Action item >> Some lines hold the string "CROSS". Copy all of them from the material that follows.
(Beginning of Data)
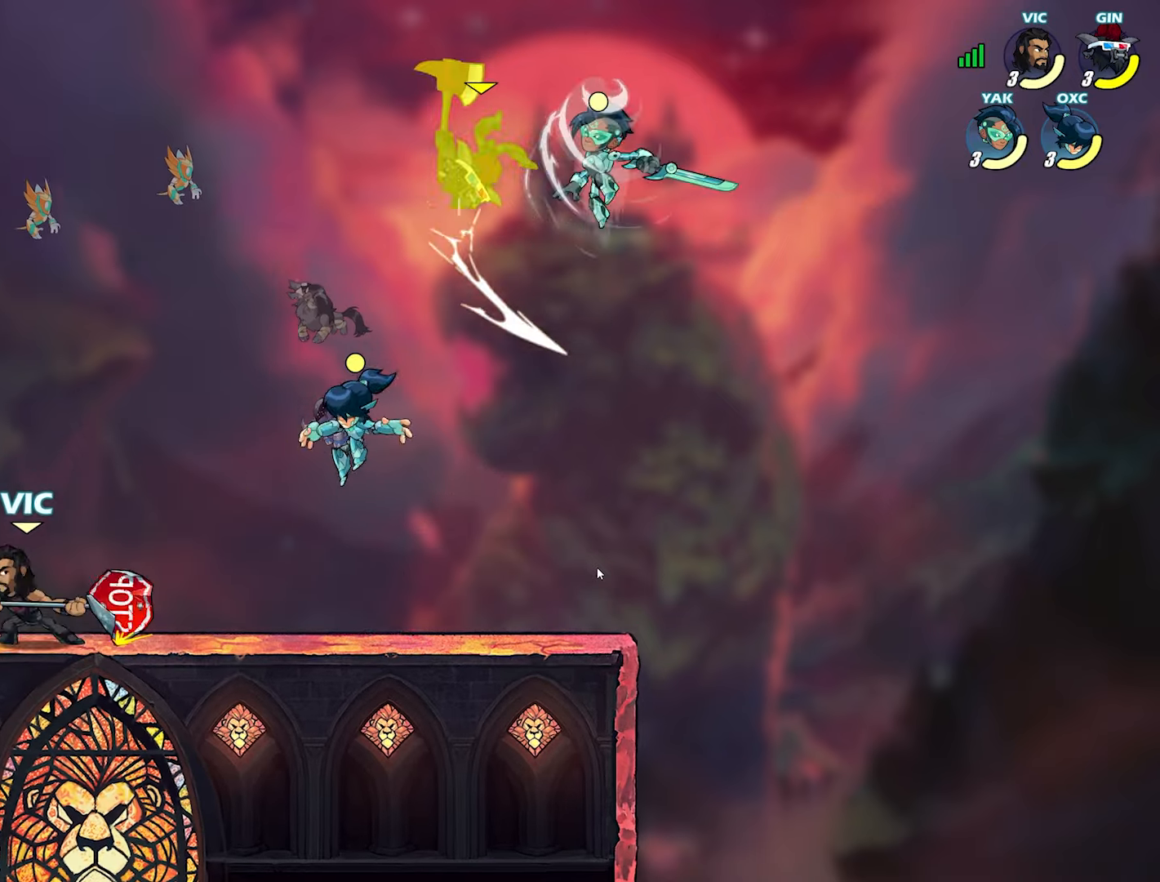
{"buttons": ["SQUARE"], "left_stick": "down", "right_stick": "center", "events": [[83, "L2", "down"], [167, "L2", "up"], [167, "left_stick", "left"], [200, "L2", "down"], [267, "left_stick", "down-left"], [300, "L2", "up"], [450, "left_stick", "down"], [467, "SQUARE", "down"]]}
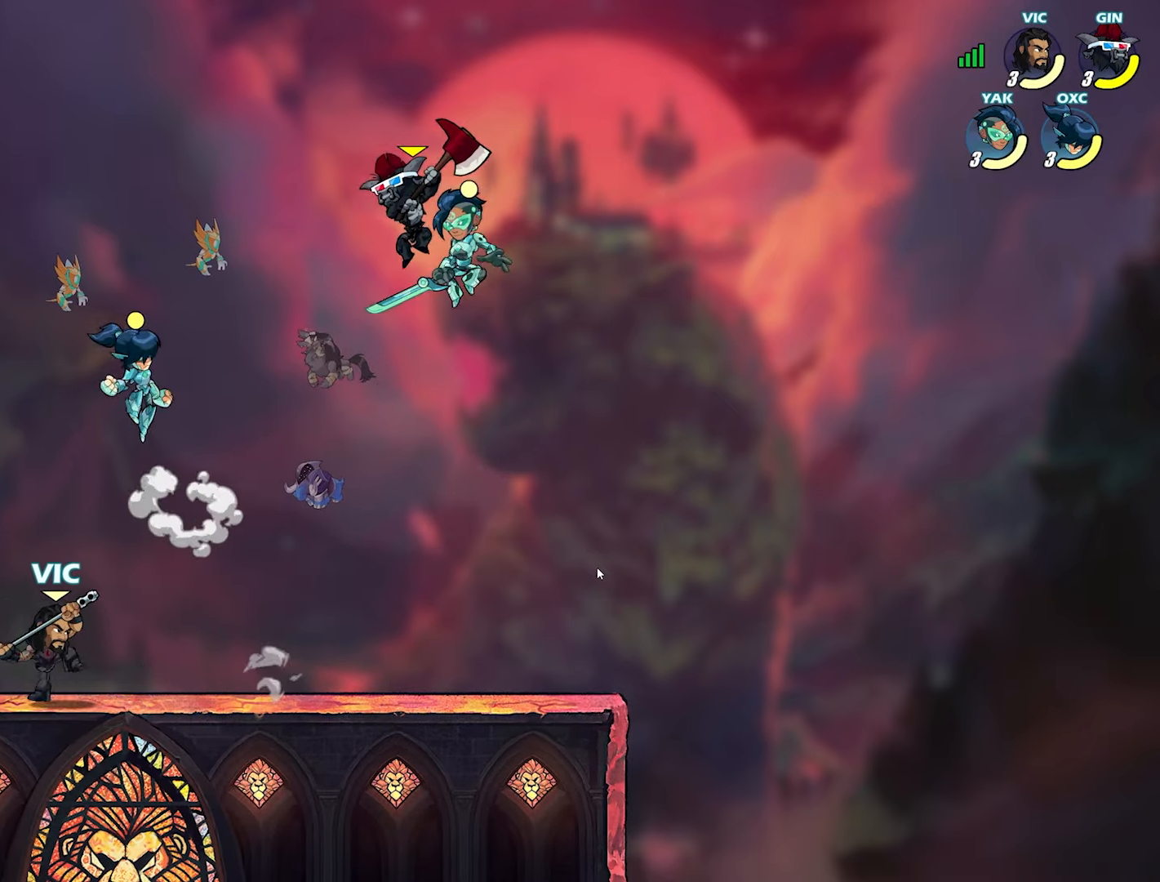
{"buttons": ["CROSS"], "left_stick": "down-left", "right_stick": "center", "events": [[17, "SQUARE", "up"], [133, "SQUARE", "down"], [217, "SQUARE", "up"], [217, "left_stick", "center"], [367, "left_stick", "down-left"], [433, "CROSS", "down"]]}
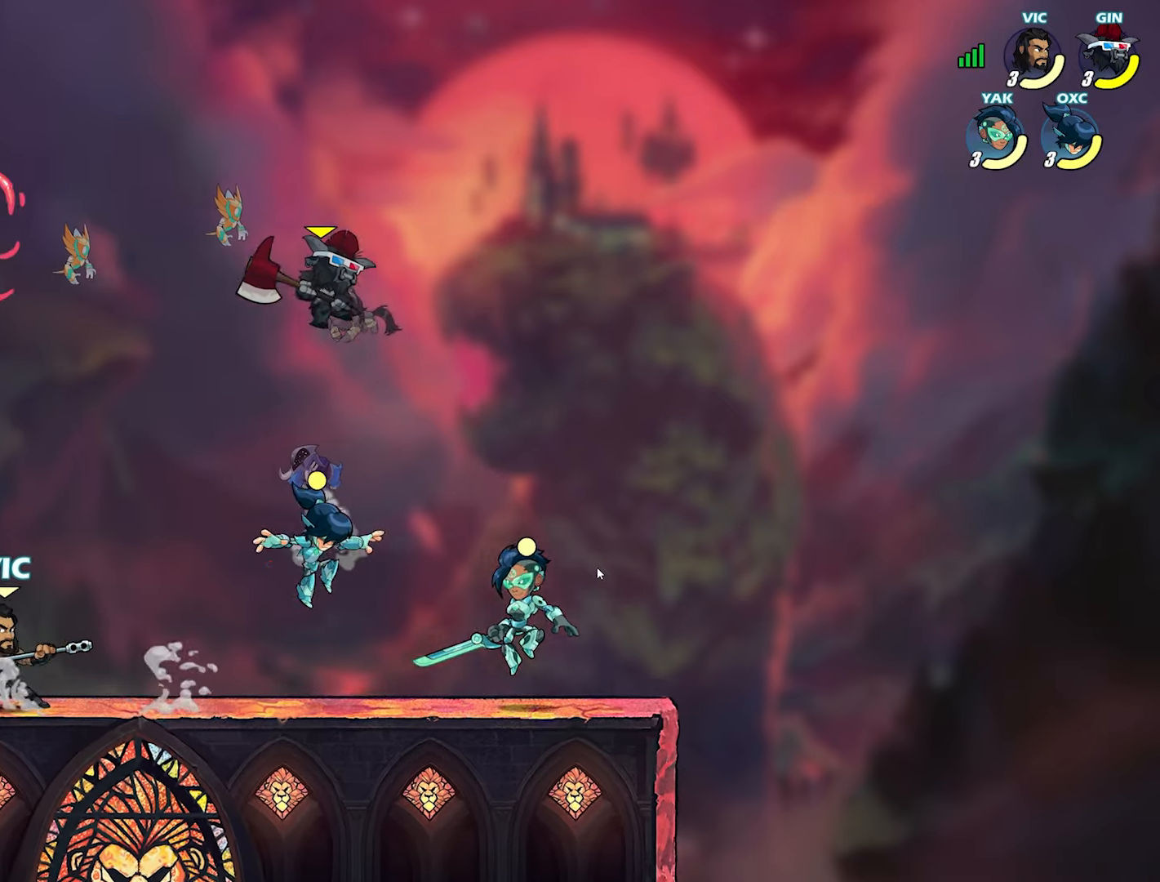
{"buttons": ["L2"], "left_stick": "center", "right_stick": "center", "events": [[33, "left_stick", "up-right"], [67, "CROSS", "up"], [183, "left_stick", "down-left"], [350, "left_stick", "right"], [383, "L2", "down"], [500, "left_stick", "center"]]}
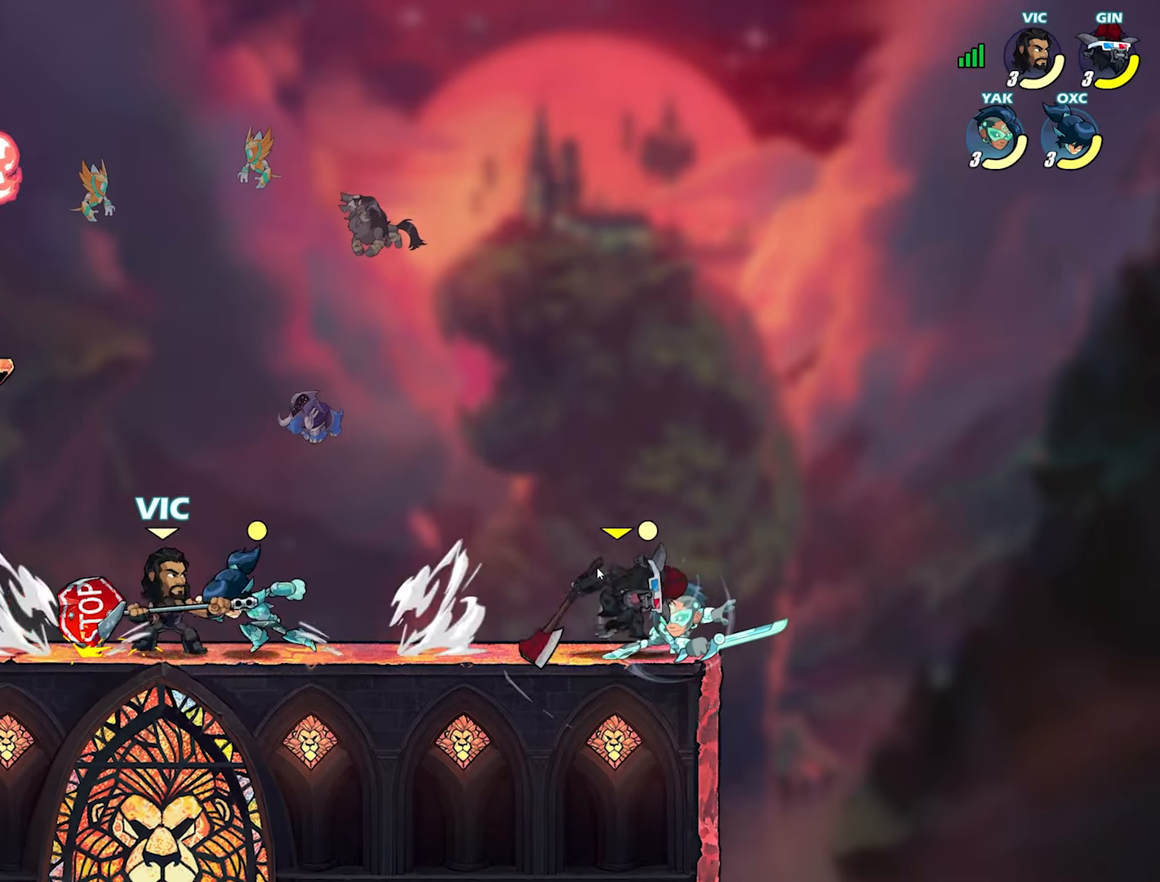
{"buttons": ["CROSS", "SQUARE"], "left_stick": "up-right", "right_stick": "center", "events": [[17, "left_stick", "left"], [100, "L2", "up"], [133, "left_stick", "center"], [150, "CROSS", "down"], [183, "SQUARE", "down"], [217, "CROSS", "up"], [217, "left_stick", "up"], [233, "SQUARE", "up"], [317, "SQUARE", "down"], [367, "SQUARE", "up"], [450, "CROSS", "down"], [450, "SQUARE", "down"], [450, "left_stick", "up-right"]]}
(End of Data)
Result of this task >>
{"buttons": ["CROSS"], "left_stick": "down-left", "right_stick": "center", "events": [[17, "SQUARE", "up"], [133, "SQUARE", "down"], [217, "SQUARE", "up"], [217, "left_stick", "center"], [367, "left_stick", "down-left"], [433, "CROSS", "down"]]}
{"buttons": ["L2"], "left_stick": "center", "right_stick": "center", "events": [[33, "left_stick", "up-right"], [67, "CROSS", "up"], [183, "left_stick", "down-left"], [350, "left_stick", "right"], [383, "L2", "down"], [500, "left_stick", "center"]]}
{"buttons": ["CROSS", "SQUARE"], "left_stick": "up-right", "right_stick": "center", "events": [[17, "left_stick", "left"], [100, "L2", "up"], [133, "left_stick", "center"], [150, "CROSS", "down"], [183, "SQUARE", "down"], [217, "CROSS", "up"], [217, "left_stick", "up"], [233, "SQUARE", "up"], [317, "SQUARE", "down"], [367, "SQUARE", "up"], [450, "CROSS", "down"], [450, "SQUARE", "down"], [450, "left_stick", "up-right"]]}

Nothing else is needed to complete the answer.